Friday, June 3, 2016

Erasing into Wholeness

This morning, I was struck by Dave Bonta's poem, "Trump."  But it's not just any poem.  For years now, Bonta has been erasing his way through the diary of Samuel Pepys and sharing each poem on his website Via Negativa.  He uses each diary entry, even the boring ones.

At first, I thought that I preferred Bonta's original poems, but then I came to be fascinated by his process.  If you go to the site, you'll see that he leaves the journal entry in gray print, and in black, you can see the words that become his poem.  Some days he puts together parts of words to make new words.  For more on his process, see this post.

In "Trump," I was intrigued by the way that this diary from over 400 years ago can be made into poems that address the issues of our current day.  And I was also intrigued by the way that the poem makes its point subtly, in a world where so much writing about politics shimmers/explodes with rage.  And of course, I am aware of the other meanings of the word "trump," which might mean that this poem isn't about the person at all.

I have tried an erasure poem of my own (see this post), but honestly, I haven't played with this technique much.  When I did my erasure poem, I worked from the beginnings of both poems. 

If I played with this form again, I'd follow Dave's advice from an August Facebook post:  "I realized last night as I was working on my erasure poem for the day that I do have one piece of advice for anyone interested in trying this most recondite of forms: Start at the end.
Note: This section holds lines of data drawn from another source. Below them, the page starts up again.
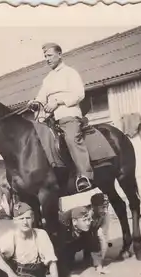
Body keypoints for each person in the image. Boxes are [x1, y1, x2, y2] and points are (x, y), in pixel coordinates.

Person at [28, 42, 93, 193]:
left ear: (60, 54)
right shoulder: (48, 79)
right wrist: (35, 103)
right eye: (45, 56)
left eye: (49, 55)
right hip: (50, 119)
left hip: (68, 115)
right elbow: (41, 98)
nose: (47, 59)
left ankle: (85, 176)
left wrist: (58, 101)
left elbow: (79, 94)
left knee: (71, 138)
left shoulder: (70, 73)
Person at [60, 193, 111, 276]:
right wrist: (67, 275)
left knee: (92, 236)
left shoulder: (101, 216)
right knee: (67, 262)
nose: (105, 210)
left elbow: (98, 238)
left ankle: (87, 257)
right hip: (66, 238)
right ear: (94, 206)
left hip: (79, 236)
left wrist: (99, 264)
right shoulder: (82, 214)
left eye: (107, 207)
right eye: (103, 207)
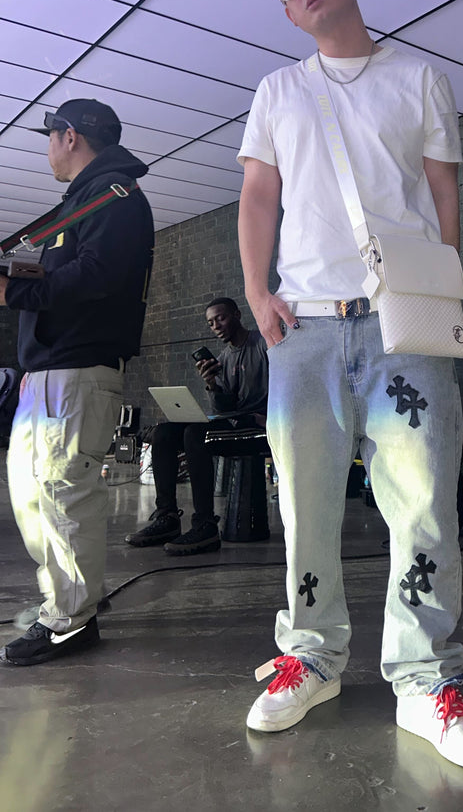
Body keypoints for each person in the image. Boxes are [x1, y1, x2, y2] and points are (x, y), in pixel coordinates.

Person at [236, 0, 463, 770]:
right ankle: (310, 656)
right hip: (304, 328)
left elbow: (444, 195)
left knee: (422, 501)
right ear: (287, 10)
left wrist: (442, 288)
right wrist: (256, 291)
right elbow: (258, 197)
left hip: (402, 322)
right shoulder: (278, 91)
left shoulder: (420, 79)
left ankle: (426, 677)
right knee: (305, 503)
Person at [0, 98, 154, 667]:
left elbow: (96, 276)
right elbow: (70, 273)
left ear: (70, 136)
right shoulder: (86, 199)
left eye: (50, 137)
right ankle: (64, 599)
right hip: (48, 373)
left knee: (65, 494)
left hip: (77, 370)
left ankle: (71, 618)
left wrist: (14, 292)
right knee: (33, 494)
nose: (47, 149)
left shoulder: (117, 197)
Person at [126, 297, 269, 555]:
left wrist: (273, 416)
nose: (216, 326)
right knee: (164, 433)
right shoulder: (223, 358)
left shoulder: (262, 344)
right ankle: (167, 517)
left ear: (237, 315)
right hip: (236, 422)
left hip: (262, 424)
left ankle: (205, 524)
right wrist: (212, 384)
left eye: (221, 318)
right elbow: (225, 408)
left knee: (195, 434)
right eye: (211, 323)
Find your last or next-to-last words, and move backwards from there. That’s the way I do it at least 75 percent of the time."

In this advice, I recognize the wisdom that I give my students about revising and proofreading their essays:  go to the end of your essay, and read from the last word to the first.  Read it out loud.  That way, you can trick your brain into seeing what's actually there, not what you thought you wrote.

I suspect the same principle would be at work when one creates an erasure poem by working from the end back to the beginning--you look at the words as they are, with their full potential, not the words as the original source has them put together.

I've been looking for ways to rejuvenate my writing, to energize me.  Let me remember that I want to play with the erasure approach; it might be a better use of free moments in the day than some of my usual time wasters.